While Russia is making the most noise now, China is the bigger long-term cyberthreat to the U.S., according to the National Security Agency's cybersecurity head.
Rob Joyce, director of cybersecurity at the NSA, spoke at RSA Conference 2022 in a Wednesday session titled "State of the Hacks: NSA's Perspective" and discussed the nation-state threat actors targeting the country and the technology and tactics that are used.
Joyce began with an overview of Russian nation-state hacking, which increased dramatically this year amid the country's invasion of Ukraine. Despite that increase, he said China represents a larger long-term cyberthreat to the U.S.
"Russia is like a hurricane. If you look at the activities in Ukraine, [they're] loud and aggressive and it is the near-term threat right now," Joyce said. "But China is climate change. They are the long-term pacing threat for us. And if you look at the challenge we have ahead of us, we have to be ready to deal with China."
Joyce noted that over the past several years the Chinese government has become more aggressive in stealing data and intellectual property from the U.S. and using it to bolster their military and economy. This activity, he said, has led the U.S. government to take a meticulous approach to defending against cyberthreats from China.
"Our approach to countering the Chinese aggression is outcome-driven, alliance-centric and deliberately sequenced to impose cost," Joyce said. "There is nothing that is going to turn the Chinese malicious activity off like a light switch, so we have to address this with that long-term piece in mind and do things that over time will add up to bring the pressure, undercut the capabilities and take it away."
Joyce noted that engaging in an exchange of cyber attacks is not the goal of the U.S. and that the hope is to defuse the Chinese cyberthreat and hamper its infrastructure using sanctions and diplomatic processes.

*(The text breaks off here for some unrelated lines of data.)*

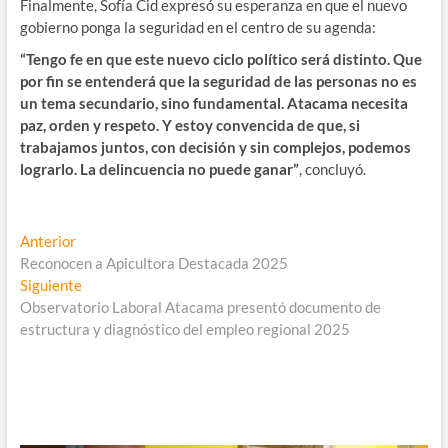
Finalmente, Sofía Cid expresó su esperanza en que el nuevo
gobierno ponga la seguridad en el centro de su agenda:
“Tengo fe en que este nuevo ciclo político será distinto. Que
por fin se entenderá que la seguridad de las personas no es
un tema secundario, sino fundamental. Atacama necesita
paz, orden y respeto. Y estoy convencida de que, si
trabajamos juntos, con decisión y sin complejos, podemos
lograrlo. La delincuencia no puede ganar”
, concluyó.
Navegación
Entrada
Anterior
anterior:
Reconocen a Apicultora Destacada 2025
de
Entrada
Siguiente
entradas
siguiente:
Observatorio Laboral Atacama presentó documento de
estructura y diagnóstico del empleo regional 2025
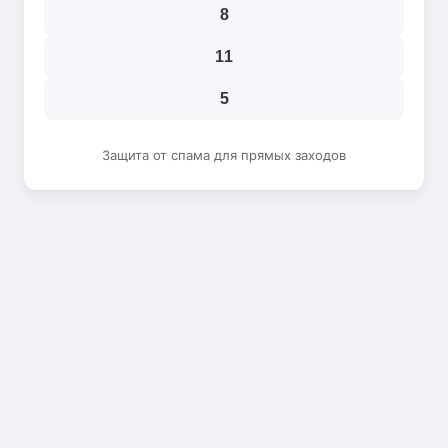
8
11
5
Защита от спама для прямых заходов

When speaking at the CyberUK event in Wales last month, Joyce said that sanctions like the ones being considered on China were a potential reason for a possible decrease in ransomware attacks from Russia this year.
Technology and methodology
Joyce noted that while more activity and more threat actors have been attributed to Russia in recent years, the NSA is still tracking and releasing reports on cyberthreats from Chinese actors. He mentioned a recent government security advisory stating that nation-state threat actors were exploiting known vulnerabilities in network providers and devices such as routers and VPNs in order to gain access to targets in the U.S.
Joyce said the NSA is seeing China attacking routers in the U.S. in order to then jump to service providers of victims they want to target. He said that all kinds of routers are being breached, from enterprise models used by large telecommunications companies to small businesses devices.
He said that often routers are not able to even identify when these breaches occur, and that it is necessary for potential victims to reevaluate their security infrastructure and make it so that they are able to monitor for these kinds of attacks.
This is where Joyce said the relationship between the federal government and the private security industry is so important.
"One thing [China] leverages is our privacy protection," Joyce said. "We at the NSA can look into the foreign space, but we can't look into the domestic space. That is where our partnership with industry that owns and operates this has to be really tight. We try to find ways where our insights can be leveraged by industry or industry who has a lead or understanding can then tip us to look out into the foreign space and find the other end of that and continue to peel and work backwards or even upstream."
Joyce cited specific Chinese threat groups such as Hafnium, which exploited Microsoft Exchange Server zero-day vulnerabilities, known as Proxylogon, in earlier 2021. But cyber attacks and breaches are not the only way that China is targeting the U.S. Joyce warned the country is also attempting to get into the field of spreading disinformation, which is increasingly becoming one of its main goals.